## [WHAT IS BEING ASKED]
Report the tally of lines featuring the word "wherever" in the entries below, without anything else.

## [DATA FOR ANALYSIS]
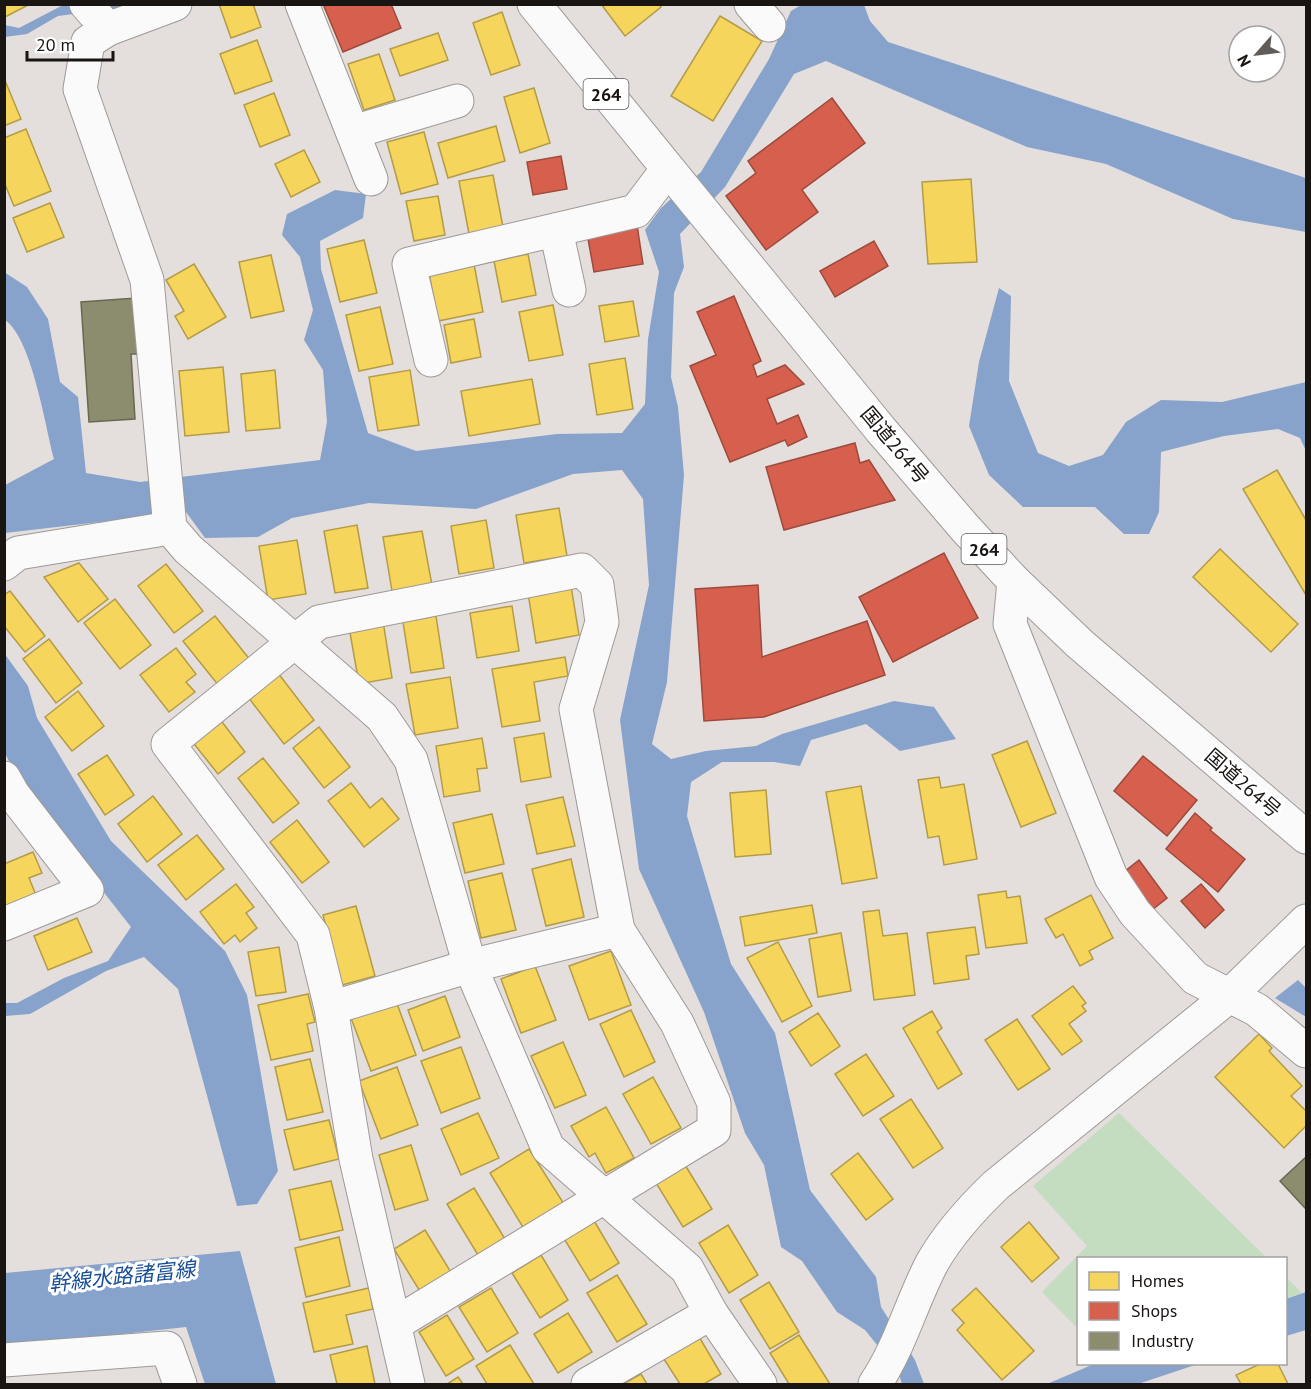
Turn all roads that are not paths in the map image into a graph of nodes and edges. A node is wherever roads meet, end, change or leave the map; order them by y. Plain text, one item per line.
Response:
* * *
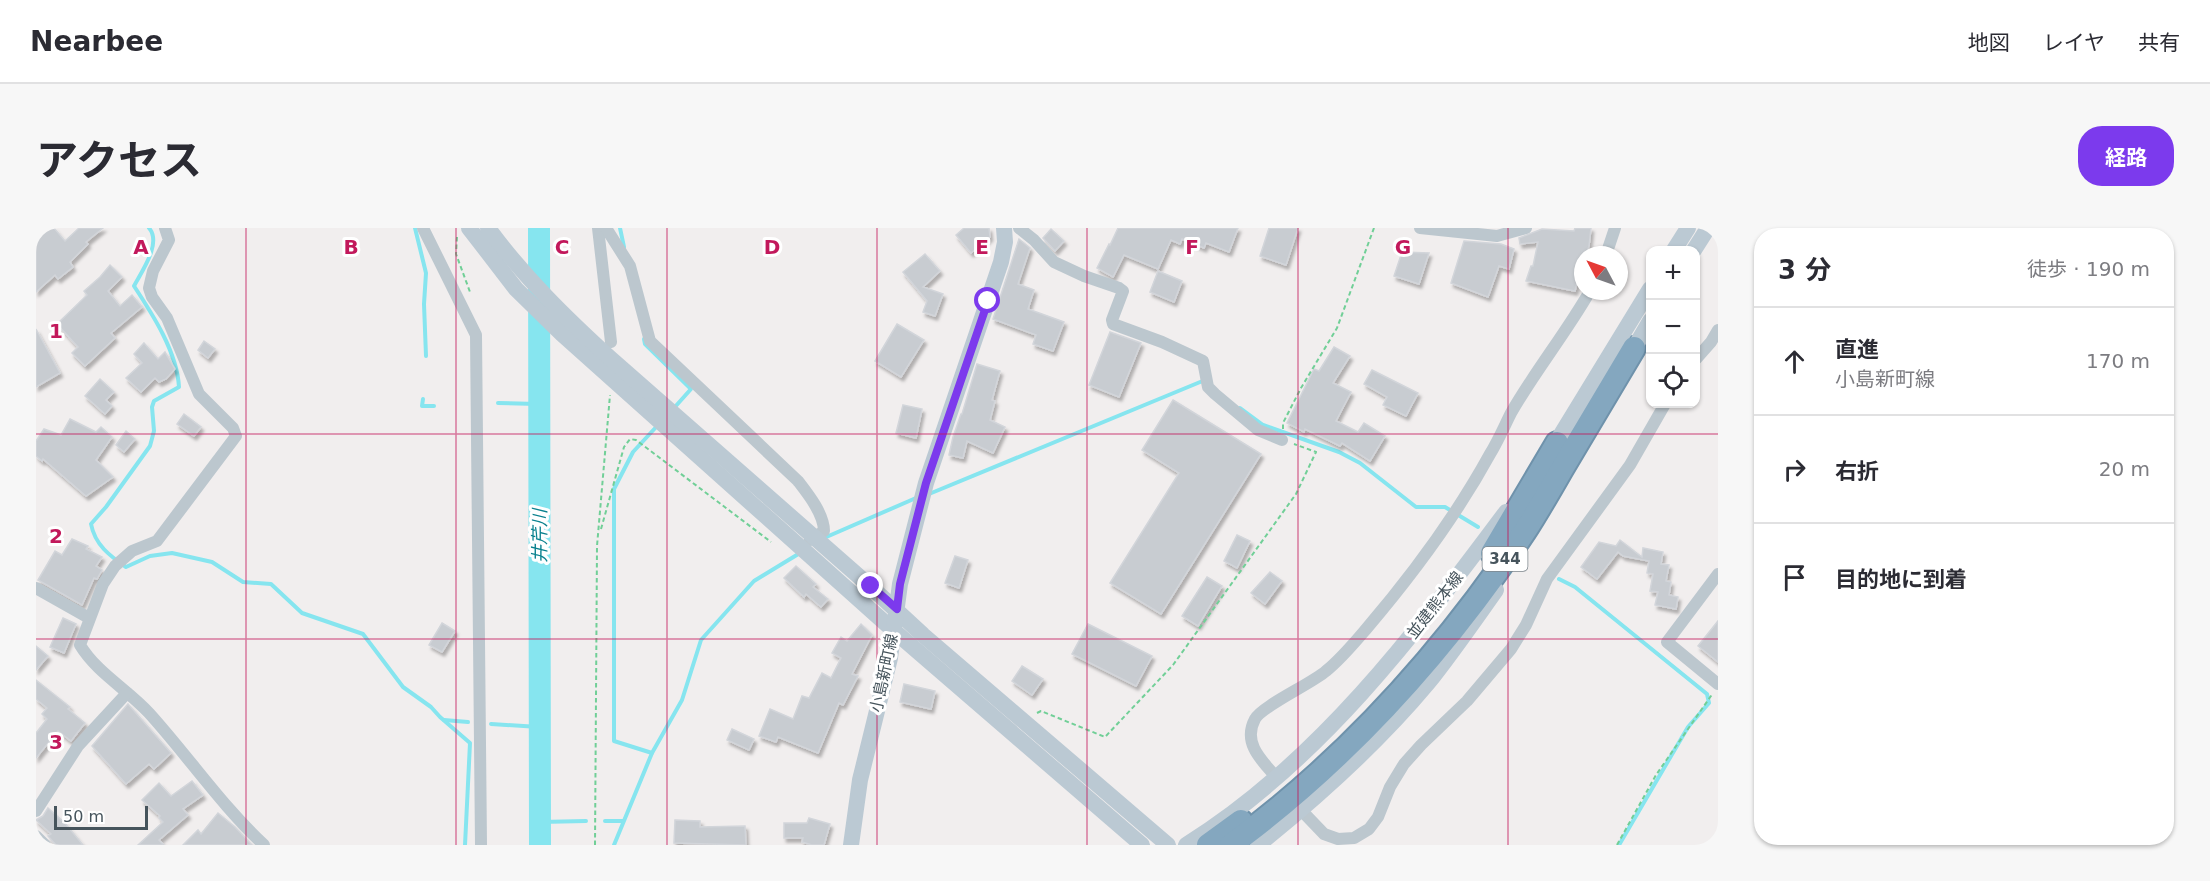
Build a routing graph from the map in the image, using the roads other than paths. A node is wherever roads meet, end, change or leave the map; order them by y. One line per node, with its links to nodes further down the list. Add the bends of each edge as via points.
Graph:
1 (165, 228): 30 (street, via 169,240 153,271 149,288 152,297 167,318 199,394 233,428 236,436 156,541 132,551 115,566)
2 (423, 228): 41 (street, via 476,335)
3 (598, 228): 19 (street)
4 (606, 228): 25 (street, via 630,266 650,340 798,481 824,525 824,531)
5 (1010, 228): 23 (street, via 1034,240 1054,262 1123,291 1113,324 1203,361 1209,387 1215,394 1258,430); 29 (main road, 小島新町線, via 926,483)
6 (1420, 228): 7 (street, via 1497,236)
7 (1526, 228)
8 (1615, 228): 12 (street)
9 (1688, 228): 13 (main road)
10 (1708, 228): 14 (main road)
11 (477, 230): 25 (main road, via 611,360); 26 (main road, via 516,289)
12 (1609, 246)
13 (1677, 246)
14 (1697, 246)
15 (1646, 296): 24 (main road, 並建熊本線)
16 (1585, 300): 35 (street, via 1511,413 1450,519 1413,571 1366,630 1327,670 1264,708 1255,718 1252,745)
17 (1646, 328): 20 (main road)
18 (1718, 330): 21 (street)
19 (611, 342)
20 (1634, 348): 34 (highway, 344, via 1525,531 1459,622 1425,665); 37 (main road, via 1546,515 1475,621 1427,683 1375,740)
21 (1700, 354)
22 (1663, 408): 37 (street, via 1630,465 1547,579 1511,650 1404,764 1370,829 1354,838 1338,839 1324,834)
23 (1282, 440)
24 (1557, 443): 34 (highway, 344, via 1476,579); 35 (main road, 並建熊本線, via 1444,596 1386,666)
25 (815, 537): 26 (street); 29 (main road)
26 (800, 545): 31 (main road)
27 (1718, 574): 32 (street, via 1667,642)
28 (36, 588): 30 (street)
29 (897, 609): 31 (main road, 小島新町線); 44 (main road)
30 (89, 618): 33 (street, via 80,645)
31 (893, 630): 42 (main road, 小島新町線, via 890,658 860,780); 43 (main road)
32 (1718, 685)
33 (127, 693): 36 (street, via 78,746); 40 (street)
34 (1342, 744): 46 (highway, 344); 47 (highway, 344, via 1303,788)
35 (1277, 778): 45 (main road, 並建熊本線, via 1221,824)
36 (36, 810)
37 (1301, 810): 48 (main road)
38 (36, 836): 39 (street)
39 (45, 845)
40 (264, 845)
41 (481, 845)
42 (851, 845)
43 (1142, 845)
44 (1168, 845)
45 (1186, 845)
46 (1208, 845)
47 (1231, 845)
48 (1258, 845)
...
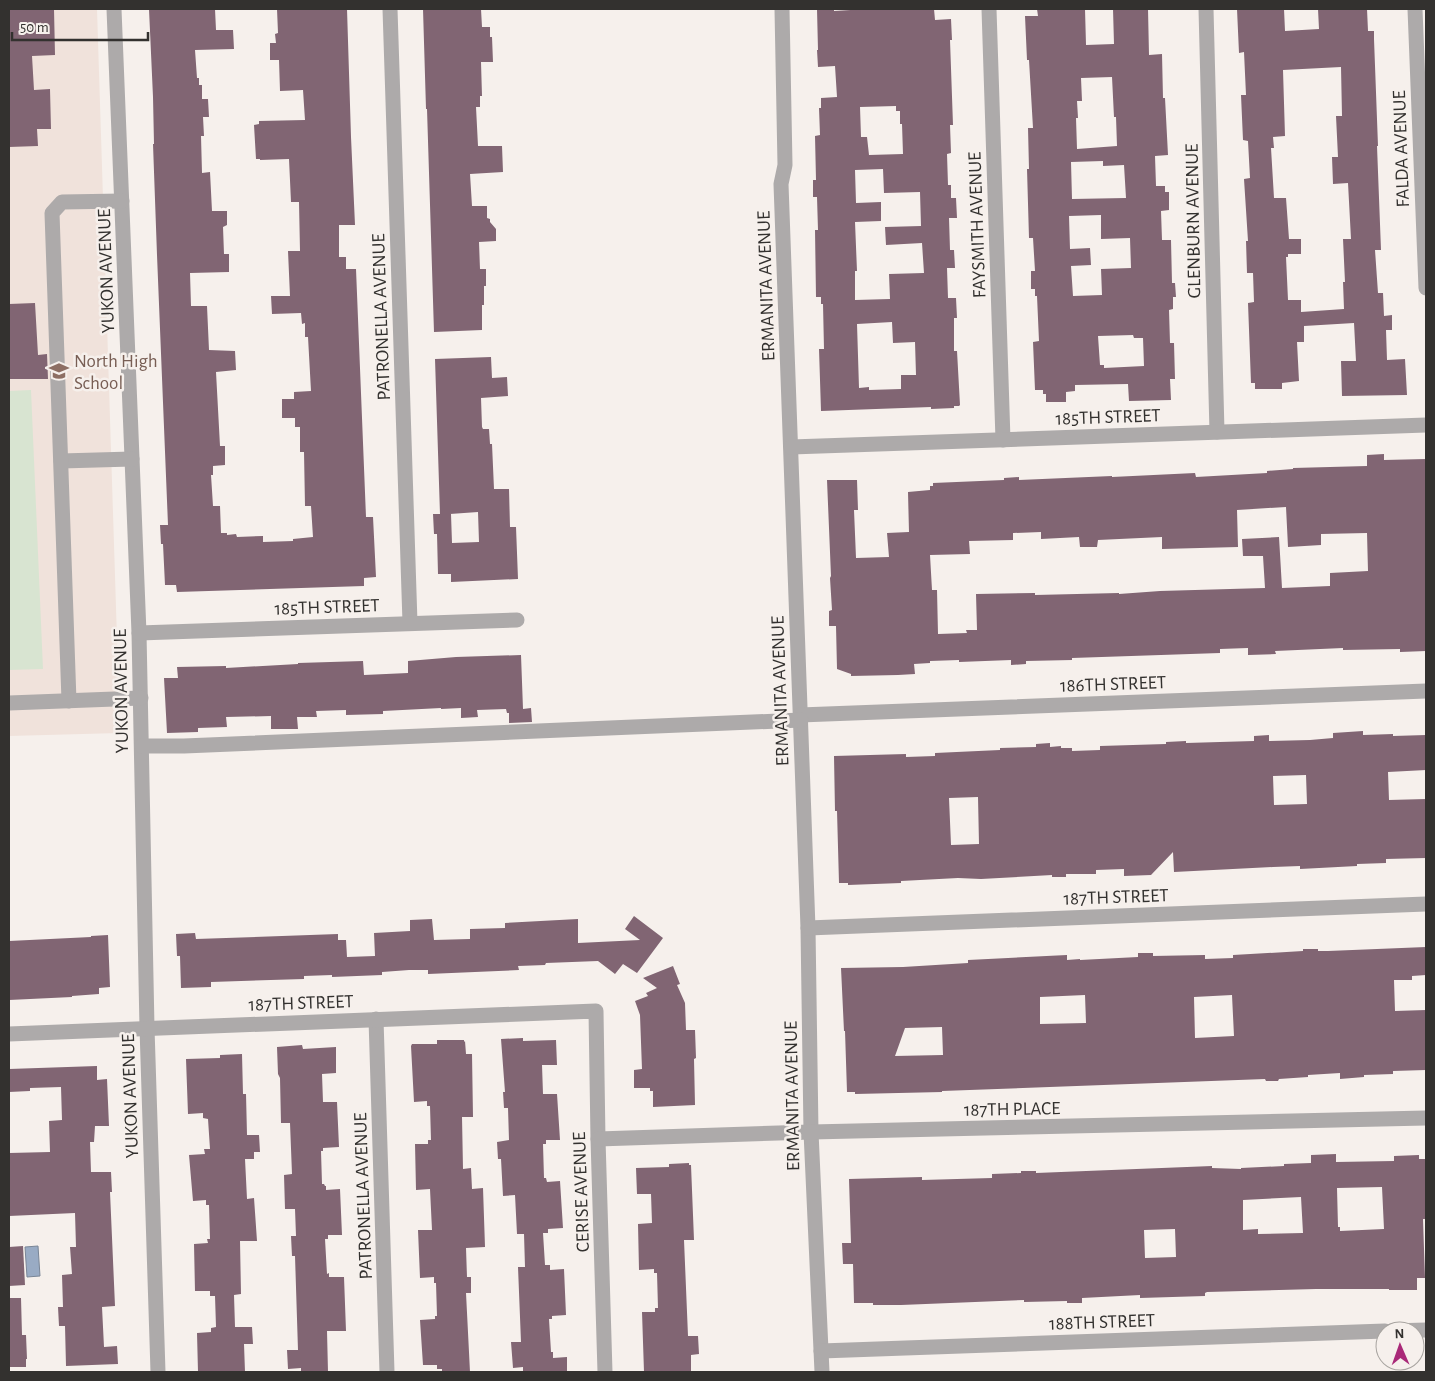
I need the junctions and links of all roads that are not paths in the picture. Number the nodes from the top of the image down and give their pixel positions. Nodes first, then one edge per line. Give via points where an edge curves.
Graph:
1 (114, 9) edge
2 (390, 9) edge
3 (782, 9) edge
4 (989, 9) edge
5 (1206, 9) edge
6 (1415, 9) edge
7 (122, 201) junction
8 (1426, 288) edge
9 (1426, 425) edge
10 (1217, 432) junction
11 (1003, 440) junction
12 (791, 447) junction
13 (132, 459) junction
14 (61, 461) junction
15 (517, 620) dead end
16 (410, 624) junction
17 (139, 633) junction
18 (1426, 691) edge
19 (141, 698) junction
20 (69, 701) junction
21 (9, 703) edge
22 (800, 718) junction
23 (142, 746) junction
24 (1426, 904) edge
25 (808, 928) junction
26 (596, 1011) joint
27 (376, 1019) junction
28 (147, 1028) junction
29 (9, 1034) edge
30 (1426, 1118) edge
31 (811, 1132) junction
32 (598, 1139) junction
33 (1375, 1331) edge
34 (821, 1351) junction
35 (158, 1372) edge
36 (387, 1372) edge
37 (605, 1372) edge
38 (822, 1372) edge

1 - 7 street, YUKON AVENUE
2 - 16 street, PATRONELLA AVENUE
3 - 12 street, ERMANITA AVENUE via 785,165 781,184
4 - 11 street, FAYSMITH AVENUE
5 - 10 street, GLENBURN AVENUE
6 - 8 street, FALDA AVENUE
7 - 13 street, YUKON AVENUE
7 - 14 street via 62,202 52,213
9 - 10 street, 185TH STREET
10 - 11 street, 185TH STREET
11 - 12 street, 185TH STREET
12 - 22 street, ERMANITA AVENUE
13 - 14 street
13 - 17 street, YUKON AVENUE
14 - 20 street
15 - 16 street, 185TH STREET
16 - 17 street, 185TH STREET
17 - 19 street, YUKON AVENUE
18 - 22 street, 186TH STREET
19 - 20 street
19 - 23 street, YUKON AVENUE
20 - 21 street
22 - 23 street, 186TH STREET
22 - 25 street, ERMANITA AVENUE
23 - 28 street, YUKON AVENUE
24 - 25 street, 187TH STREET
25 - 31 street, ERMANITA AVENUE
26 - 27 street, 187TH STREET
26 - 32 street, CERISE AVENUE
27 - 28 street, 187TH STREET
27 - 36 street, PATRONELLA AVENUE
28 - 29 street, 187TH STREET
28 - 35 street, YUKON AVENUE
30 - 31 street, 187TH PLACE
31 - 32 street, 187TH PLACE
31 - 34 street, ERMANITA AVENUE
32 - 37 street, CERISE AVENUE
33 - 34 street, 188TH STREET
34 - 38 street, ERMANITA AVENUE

## [SOLUTION TO THIS PROBLEM]
2